§ EXCERPTED PASSAGE:
Mother Nature simply operates at a level of complexity that is, at this point, beyond the mastery of mere mortals (such as scientists) and the tools available to us. As my high-school physics teacher admonished us in those we-shall-conquer-the-world-with-a-slide-rule days, "Begin all of your scientific pronouncements with 'At our present level of ignorance, we think we know . . .'"
I haven't seen that type of climate humility lately. Rather I see jump-to-conclusions advocates and, unfortunately, some scientists who see in every weather anomaly the specter of a global-warming apocalypse. Explaining each successive phenomenon as a result of human action gives them comfort and an easy answer.
What Christy has done amounts to high treason, if not outright apostasy.
Fortunately, the global warming alarmists don't issue fatwas or behead people, so I think he won't suffer the extreme penalty.
I admire him for his skepticism.
But I'm old enough to remember when skepticism was considered an integral part of science. And the idea of heresy was thought of in religious terms (and medieval ones at that).
Considering the resurgence of the heresy meme via newly invented morality in so many areas, I sometimes wonder about something.
Do humans need heresy? Is it possible that there is a deep-seated human need to regard certain views as heresy? I wouldn't go so far as to suggest that there might be a heresy gene, but it seems to occupy a stubborn emotional niche, especially for those who believe in collective thinking, and it is not going away. I realize that people want definitive answers to unknowable questions as well as questions which are over their heads. But what is it that drives intelligent people to want such definite answers so badly that they must label dissenting views as heretical, immoral, and downright evil?
I wish I knew.
11-04-2007
Nbadan
Re: "Global Warming" or not? Doesn't matter.
Meanwhile, even more global-climate change 'propaganda' effects are surfacing.......
Quote:
Empty shelves in Caracas. Food riots in West Bengal and Mexico. Warnings of hunger in Jamaica, Nepal, the Philippines and sub-Saharan Africa. Soaring prices for basic foods are beginning to lead to political instability, with governments being forced to step in to artificially control the cost of bread, maize, rice and dairy products.
Record world prices for most staple foods have led to 18% food price inflation in China, 13% in Indonesia and Pakistan, and 10% or more in Latin America, Russia and India, according to the UN Food and Agricultural Organisation (FAO). Wheat has doubled in price, maize is nearly 50% higher than a year ago and rice is 20% more expensive, says the UN. Next week the FAO is expected to say that global food reserves are at their lowest in 25 years and that prices will remain high for years.

§ INPUT DATA:
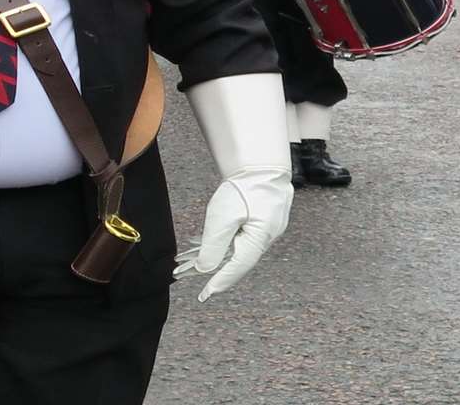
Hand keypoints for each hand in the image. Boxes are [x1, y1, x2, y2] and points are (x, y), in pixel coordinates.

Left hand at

§ ASSIGNMENT: In the global warming discussion, turn the paragraph beginning "Record world prices for most staple foods" into a short bulleted list that keeps its main facts.

§ TASK SOLUTION:
- Record world prices for most staple foods have driven food price inflation to 18% in China, 13% in Indonesia and Pakistan, and 10% or more in Latin America, Russia and India (UN FAO).
- Wheat has doubled in price, maize is nearly 50% higher than a year ago, and rice costs 20% more.
- The FAO is expected to report next week that global food reserves are at a 25-year low and that prices will stay high for years.